[Dataset excerpts]
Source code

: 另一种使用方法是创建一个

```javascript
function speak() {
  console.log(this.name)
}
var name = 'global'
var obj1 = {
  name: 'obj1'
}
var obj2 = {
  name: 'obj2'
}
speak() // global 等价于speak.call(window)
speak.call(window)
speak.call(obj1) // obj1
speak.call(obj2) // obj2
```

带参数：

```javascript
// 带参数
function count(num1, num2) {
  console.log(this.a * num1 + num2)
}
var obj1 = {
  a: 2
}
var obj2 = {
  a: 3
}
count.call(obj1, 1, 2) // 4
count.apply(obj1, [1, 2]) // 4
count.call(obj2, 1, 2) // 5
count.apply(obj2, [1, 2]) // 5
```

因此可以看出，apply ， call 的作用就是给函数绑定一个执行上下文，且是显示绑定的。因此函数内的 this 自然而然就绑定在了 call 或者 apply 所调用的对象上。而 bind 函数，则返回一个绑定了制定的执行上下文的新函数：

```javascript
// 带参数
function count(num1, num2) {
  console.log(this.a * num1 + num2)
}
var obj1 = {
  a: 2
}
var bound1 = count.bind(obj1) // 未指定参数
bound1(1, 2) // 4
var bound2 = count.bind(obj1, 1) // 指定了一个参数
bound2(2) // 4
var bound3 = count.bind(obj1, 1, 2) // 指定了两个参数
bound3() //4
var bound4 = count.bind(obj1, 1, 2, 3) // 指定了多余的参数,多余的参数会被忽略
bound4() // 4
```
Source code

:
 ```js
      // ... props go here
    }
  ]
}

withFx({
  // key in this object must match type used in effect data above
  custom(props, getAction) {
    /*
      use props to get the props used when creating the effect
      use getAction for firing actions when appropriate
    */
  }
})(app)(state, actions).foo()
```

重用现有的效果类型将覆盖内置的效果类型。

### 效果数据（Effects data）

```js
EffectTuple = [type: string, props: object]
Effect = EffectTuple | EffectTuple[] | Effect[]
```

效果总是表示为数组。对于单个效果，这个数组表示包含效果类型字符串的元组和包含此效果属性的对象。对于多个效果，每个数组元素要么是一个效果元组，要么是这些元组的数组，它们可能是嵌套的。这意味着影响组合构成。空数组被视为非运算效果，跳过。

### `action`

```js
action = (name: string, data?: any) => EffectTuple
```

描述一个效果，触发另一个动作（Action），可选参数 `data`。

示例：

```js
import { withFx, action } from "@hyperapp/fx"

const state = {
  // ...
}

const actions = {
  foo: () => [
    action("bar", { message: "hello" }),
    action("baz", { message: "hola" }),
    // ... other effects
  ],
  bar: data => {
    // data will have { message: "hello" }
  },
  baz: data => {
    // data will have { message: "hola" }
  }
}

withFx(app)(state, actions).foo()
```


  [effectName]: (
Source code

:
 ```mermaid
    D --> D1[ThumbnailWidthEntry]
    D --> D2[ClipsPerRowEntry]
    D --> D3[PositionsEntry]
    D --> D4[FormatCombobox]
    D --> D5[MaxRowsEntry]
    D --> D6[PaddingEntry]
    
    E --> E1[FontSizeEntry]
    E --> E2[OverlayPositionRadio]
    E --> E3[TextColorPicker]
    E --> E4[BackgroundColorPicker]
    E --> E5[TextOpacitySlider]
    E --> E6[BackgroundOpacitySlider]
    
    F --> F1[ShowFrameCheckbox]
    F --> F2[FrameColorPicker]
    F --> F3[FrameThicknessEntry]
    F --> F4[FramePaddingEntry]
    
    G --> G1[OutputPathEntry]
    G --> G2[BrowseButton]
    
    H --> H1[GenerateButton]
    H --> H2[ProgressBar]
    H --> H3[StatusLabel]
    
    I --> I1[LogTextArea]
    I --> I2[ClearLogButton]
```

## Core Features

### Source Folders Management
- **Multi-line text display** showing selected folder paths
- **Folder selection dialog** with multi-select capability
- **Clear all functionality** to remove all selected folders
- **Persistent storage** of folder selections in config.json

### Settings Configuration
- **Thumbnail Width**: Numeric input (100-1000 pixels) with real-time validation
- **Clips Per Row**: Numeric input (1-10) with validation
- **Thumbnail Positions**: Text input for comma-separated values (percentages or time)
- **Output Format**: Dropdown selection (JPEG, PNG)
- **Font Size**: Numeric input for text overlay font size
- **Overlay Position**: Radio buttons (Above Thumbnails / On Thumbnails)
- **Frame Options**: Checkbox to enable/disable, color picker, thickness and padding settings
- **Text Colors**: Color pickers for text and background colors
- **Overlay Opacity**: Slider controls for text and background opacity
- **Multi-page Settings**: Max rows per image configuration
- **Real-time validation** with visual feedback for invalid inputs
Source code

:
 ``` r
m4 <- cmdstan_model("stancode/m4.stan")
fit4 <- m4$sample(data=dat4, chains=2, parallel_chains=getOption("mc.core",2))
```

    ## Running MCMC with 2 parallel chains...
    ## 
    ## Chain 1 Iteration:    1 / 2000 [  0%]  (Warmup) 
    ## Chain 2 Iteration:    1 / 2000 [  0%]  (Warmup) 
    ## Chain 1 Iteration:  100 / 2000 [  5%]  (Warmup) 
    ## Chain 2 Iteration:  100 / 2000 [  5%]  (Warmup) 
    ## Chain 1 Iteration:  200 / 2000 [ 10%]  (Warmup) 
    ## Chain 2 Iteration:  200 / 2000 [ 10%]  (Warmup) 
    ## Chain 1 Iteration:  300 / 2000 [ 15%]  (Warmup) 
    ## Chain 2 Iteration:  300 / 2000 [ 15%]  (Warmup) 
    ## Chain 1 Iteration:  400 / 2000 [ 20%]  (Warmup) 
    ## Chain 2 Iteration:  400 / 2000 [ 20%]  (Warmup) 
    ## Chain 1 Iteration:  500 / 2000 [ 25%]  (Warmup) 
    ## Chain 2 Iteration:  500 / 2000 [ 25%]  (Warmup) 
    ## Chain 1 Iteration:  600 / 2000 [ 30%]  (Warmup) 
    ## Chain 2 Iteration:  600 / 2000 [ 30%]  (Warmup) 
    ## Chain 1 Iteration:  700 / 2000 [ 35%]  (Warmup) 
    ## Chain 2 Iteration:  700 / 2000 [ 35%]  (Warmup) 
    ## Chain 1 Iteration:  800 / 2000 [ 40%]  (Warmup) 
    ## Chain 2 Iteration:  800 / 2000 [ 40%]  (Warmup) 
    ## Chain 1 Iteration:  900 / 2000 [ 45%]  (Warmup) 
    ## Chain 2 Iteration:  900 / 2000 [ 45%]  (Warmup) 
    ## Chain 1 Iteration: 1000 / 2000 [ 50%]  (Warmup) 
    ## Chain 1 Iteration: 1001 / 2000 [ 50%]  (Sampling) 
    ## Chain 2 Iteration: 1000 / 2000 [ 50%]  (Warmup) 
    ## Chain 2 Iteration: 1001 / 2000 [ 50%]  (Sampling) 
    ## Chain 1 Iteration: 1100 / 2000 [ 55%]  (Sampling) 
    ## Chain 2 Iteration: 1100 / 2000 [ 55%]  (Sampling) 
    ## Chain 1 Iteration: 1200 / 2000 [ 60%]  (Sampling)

▸ AIM OF THE TASK
Report the lines above that have the word "selected" in them.

▸ ANSWER TO THE EXERCISE
- **Multi-line text display** showing selected folder paths
- **Clear all functionality** to remove all selected folders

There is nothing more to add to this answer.